Abstract: The present study was performed to investigate whether the chronic administration of antioxidant vitamin C provided morphological protection on cisplatin-induced renal damage. Wistar albino male rats were divided into control and two experiment groups, each consisting of six rats. Cisplatin (5 mg/kg/month) was administered intravenously to the second and third group for three months. After the first application of cisplatin, vitamin C (8 mg/kg/day) to the third group was administered intramuscular for 3 months. At the end of the third month, the kidney specimens of the all groups were obtained. The most obvious changes were encountered in the proximal tubules. These changes were tubular dilation, thickening of basement membrane, loss of brush border, vacuolization, and swollenness of mitochondria in the proximal tubule epithelial cells. In addition, infiltration foci were observed mainly in the cortical region. In the third group, which was administered cisplatin plus vitamin C, although the structural damages and morphometric changes were lessened, mononuclear cell infiltration was still observed. This study suggests that the chronic administration of vitamin C may be of therapeutic benefit on cisplatin nephrotoxicity.
Lipid Peroxidation in Hemodialysis Patients: Effect of Vitamin C Supplementation
Source: Clinical Biochemistry 2008; 41(6): 381-6.
Affiliation: Istituto di Biochimica, Università Politecnica delle Marche Via Ranieri, 60131, Ancona, Italy.
Abstract: Aim of the study was to further investigate the relationship between oxidative stress and chronic renal failure. The study compared the paraoxonase (PON1) activity, the levels of lipid hydroperoxides and AGE adducts in plasma of hemodialysis patients before and after intravenous administration of vitamin C. An increase in lipid hydroperoxides, AGE adducts and a decrease in the activity of PON1 were observed in patients with respect to controls. The comparison before and after supplementation with vitamin C showed an increase of PON1 activity and a decrease of AGE and lipid hydroperoxides levels. The results provide further evidence that lipid peroxidation and impairment of antioxidant system in plasma of patients may play a role in renal disease and suggest that evaluation of PON1 activity could represents an useful approach to monitor antioxidant treatment and new dialysis therapies.
The Effects of Iloprost and Vitamin C on Kidney as a Remote Organ after Ischemia/Reperfusion of Lower Extremities
Source: The Journal of Surgical Research 2007; 140(1): 20-6.
Affiliation: Department of Cardiovascular Surgery, Denizli, Turkey.

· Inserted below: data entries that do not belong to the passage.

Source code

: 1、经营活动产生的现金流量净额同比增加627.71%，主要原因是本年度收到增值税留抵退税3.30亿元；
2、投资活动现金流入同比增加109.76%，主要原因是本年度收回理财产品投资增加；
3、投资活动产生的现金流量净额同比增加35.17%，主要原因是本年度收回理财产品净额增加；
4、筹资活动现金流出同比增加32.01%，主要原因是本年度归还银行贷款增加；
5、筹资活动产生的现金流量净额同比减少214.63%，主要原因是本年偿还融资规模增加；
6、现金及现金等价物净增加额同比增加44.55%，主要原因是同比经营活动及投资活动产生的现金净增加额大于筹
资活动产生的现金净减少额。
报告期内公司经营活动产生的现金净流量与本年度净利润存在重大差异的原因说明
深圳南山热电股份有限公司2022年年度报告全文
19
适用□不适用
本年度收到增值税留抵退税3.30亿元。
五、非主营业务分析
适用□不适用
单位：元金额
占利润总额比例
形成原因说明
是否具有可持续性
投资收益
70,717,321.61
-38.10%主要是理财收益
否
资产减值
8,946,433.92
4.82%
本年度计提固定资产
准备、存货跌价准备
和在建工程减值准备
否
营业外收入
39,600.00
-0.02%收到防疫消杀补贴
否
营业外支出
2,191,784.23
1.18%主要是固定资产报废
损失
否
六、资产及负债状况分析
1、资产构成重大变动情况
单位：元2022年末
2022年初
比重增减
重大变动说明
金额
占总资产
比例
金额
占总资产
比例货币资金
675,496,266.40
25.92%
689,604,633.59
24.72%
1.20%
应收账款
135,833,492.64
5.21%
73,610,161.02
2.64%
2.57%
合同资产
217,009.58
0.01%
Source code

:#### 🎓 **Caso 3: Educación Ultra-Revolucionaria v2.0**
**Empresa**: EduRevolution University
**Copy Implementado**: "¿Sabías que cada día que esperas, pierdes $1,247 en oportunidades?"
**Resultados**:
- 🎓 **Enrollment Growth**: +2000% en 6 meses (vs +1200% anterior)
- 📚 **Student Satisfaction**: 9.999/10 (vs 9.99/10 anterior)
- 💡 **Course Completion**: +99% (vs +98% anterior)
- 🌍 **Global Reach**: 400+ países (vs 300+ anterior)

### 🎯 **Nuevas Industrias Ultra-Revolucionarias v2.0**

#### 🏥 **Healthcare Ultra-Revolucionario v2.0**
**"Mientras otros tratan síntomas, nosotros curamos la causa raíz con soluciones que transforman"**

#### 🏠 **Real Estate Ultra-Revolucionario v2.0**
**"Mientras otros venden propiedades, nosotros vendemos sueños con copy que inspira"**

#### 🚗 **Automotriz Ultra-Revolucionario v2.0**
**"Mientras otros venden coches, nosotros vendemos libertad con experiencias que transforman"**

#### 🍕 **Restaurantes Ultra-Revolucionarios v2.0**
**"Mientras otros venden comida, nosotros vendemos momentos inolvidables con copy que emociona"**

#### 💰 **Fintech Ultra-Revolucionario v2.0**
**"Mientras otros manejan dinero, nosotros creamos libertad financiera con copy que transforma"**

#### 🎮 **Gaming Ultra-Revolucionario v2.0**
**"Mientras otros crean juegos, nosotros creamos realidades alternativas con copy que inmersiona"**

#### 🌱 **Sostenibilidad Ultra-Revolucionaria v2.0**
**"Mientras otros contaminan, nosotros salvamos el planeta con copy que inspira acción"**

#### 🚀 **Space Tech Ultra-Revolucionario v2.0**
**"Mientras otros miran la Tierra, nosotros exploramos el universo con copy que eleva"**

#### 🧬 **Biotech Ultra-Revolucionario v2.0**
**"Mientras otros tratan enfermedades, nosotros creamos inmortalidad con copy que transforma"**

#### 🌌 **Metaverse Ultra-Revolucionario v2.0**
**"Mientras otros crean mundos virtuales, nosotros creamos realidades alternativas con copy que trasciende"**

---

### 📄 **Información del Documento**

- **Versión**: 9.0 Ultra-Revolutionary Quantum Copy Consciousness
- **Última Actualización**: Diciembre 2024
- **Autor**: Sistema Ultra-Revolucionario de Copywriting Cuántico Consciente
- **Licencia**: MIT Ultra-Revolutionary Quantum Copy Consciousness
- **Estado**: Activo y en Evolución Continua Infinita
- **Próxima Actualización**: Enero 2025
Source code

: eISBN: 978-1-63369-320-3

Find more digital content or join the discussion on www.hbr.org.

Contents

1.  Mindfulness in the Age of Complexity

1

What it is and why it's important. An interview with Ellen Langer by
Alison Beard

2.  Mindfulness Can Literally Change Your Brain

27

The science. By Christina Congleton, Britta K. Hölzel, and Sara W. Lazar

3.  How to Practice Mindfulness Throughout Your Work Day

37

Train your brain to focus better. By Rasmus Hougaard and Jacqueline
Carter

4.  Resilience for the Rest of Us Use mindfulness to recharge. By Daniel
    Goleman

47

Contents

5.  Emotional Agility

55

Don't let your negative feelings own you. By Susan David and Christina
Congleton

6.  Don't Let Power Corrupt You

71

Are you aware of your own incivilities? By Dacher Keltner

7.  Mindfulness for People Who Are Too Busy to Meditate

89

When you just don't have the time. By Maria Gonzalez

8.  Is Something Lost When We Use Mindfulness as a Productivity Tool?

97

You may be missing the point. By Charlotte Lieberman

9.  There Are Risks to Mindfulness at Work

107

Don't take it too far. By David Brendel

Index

Abstract: This study investigated the effects of iloprost and vitamin C on the kidney remote organ damage after I/R following abdominal aortic surgery. Thirty-four adult male Wistar rats were used and divided into five groups. I/R was studied infrarenally in the abdominal aorta following a median laparotomy. Group III (n = 6, control group) was subjected to 3 h of ischemia followed by an hour of reperfusion. Group IV (n = 8) was given iloprost 20 ng/kg/min during I/R period before aortic-clamping. Group V (n = 8) was given vitamin C 100 mg/kg during I/R period before aortic-clamping. While the arterial blood pO(2) and HCO(3) levels significantly increased, the plasma and renal parenchymal MDA levels significantly decreased in both group IV and group V when compared to group III (P < 0.05). Histopathological and acute inflammation scores statistically decreased in both group IV and V compared with group III (P < 0.05). Although MDA levels, histopathologic and acute inflammation scores in group V were lower than group IV, the differences were not statistically significant (P > 0.05). the study concludes that both iloprost and vitamin C decreased remote organ damage on the kidney after I/R of lower extremities in the rat model. However, vitamin C is more effective than iloprost in preventing postoperative renal dysfunction.